(Provided records Opens)
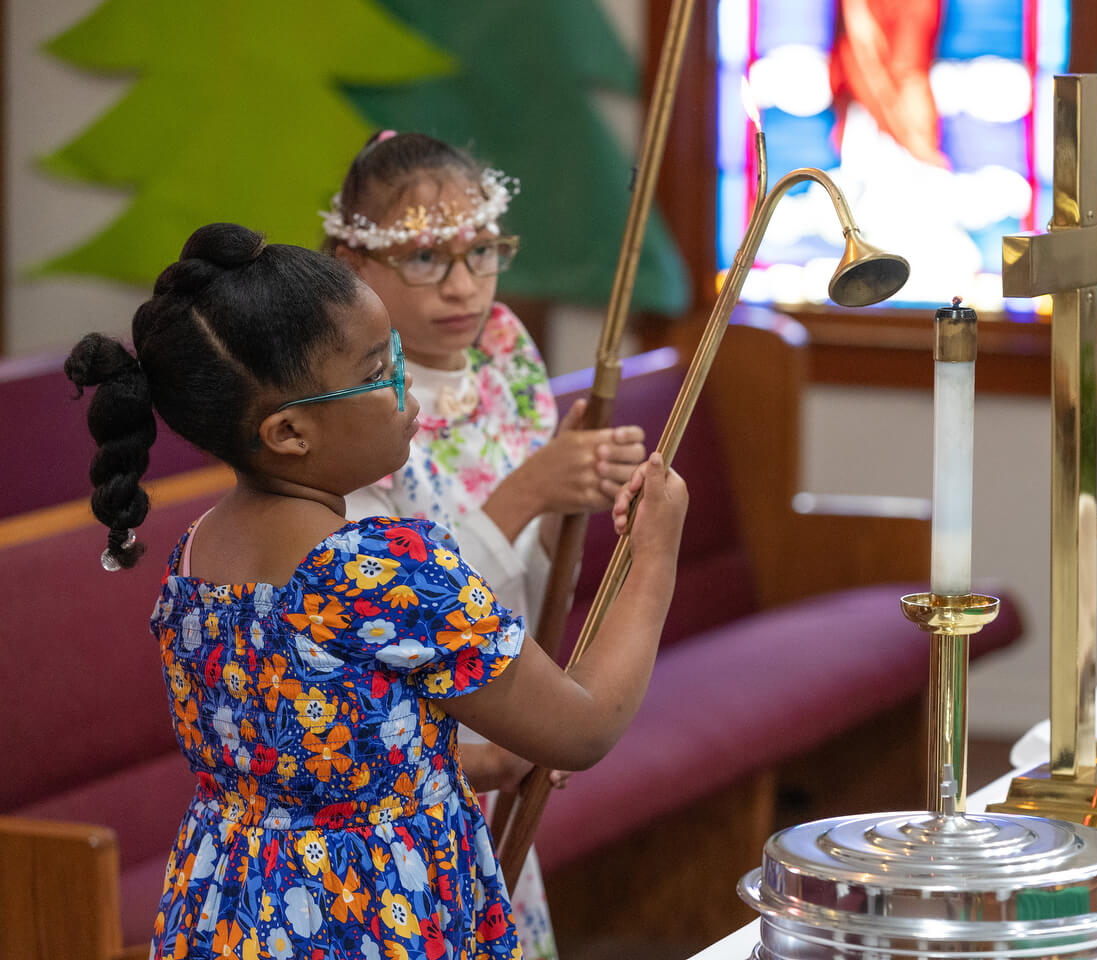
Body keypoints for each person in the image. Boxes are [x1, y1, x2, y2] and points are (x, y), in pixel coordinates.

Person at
(Provided records Closes)
(Provided records Opens)
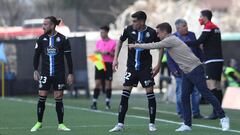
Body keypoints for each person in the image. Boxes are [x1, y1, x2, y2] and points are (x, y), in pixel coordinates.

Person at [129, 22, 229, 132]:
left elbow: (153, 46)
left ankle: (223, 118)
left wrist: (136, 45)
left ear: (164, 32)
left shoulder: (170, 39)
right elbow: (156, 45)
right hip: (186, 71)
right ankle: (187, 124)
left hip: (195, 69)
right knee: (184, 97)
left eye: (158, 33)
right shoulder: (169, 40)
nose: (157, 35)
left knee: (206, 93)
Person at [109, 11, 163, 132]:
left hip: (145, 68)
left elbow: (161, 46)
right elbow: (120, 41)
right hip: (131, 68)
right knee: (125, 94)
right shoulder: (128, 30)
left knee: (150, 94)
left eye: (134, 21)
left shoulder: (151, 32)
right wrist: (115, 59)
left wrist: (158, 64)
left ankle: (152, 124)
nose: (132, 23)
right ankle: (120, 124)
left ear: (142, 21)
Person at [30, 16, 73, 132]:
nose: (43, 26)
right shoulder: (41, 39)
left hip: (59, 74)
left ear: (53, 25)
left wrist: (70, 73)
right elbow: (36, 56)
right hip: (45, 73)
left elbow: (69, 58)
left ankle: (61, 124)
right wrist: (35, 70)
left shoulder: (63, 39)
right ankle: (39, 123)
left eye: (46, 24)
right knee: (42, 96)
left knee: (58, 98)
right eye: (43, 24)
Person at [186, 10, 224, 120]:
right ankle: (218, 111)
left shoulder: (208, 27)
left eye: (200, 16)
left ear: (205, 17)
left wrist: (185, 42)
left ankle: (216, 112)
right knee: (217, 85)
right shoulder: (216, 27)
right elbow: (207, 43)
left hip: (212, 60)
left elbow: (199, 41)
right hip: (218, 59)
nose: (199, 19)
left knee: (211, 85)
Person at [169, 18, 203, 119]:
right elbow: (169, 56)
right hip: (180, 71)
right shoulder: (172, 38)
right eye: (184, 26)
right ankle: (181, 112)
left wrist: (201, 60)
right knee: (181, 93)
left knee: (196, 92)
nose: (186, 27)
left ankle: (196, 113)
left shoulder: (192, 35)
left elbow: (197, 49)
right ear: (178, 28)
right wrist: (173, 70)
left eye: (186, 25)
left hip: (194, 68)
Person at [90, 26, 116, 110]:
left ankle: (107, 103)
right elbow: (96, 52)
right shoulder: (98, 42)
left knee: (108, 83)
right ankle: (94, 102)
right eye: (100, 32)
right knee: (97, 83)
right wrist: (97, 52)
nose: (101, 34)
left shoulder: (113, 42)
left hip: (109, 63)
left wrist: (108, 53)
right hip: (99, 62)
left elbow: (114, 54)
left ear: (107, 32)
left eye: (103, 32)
(Provided records Closes)
(Provided records Opens)
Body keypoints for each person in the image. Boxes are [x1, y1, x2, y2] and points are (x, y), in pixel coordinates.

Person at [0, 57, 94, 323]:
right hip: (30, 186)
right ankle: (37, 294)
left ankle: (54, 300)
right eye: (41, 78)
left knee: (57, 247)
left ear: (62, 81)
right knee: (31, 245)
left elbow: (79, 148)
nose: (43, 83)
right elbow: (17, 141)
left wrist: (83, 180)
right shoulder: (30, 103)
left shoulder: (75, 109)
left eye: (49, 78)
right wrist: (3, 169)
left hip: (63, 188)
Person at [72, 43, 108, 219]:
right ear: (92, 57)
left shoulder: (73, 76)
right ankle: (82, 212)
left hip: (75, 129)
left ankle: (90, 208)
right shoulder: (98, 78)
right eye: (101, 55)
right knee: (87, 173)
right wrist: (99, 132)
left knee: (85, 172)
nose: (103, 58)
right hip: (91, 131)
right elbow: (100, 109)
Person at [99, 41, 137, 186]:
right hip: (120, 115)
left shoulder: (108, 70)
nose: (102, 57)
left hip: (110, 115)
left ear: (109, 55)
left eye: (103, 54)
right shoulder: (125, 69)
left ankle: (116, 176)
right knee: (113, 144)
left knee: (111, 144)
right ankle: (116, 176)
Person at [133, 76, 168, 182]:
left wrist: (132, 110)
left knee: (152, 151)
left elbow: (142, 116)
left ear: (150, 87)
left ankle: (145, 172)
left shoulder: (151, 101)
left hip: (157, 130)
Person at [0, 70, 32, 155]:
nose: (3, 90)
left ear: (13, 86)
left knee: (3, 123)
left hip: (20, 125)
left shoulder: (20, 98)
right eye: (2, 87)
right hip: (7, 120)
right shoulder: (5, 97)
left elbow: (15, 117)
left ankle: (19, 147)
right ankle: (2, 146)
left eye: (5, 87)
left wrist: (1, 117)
(Provided records Closes)
== What is needed ==
Word for word, restate the lines above from the line containing "left hip: (63, 188)" through the line containing "right ankle: (116, 176)", with both included and nothing else.

== Answer space ==
left hip: (63, 188)
Person at [72, 43, 108, 219]:
right ear: (92, 57)
left shoulder: (73, 76)
right ankle: (82, 212)
left hip: (75, 129)
left ankle: (90, 208)
right shoulder: (98, 78)
right eye: (101, 55)
right knee: (87, 173)
right wrist: (99, 132)
left knee: (85, 172)
nose: (103, 58)
right hip: (91, 131)
right elbow: (100, 109)
Person at [99, 41, 137, 186]:
right hip: (120, 115)
left shoulder: (108, 70)
nose: (102, 57)
left hip: (110, 115)
left ear: (109, 55)
left eye: (103, 54)
right shoulder: (125, 69)
left ankle: (116, 176)
right knee: (113, 144)
left knee: (111, 144)
right ankle: (116, 176)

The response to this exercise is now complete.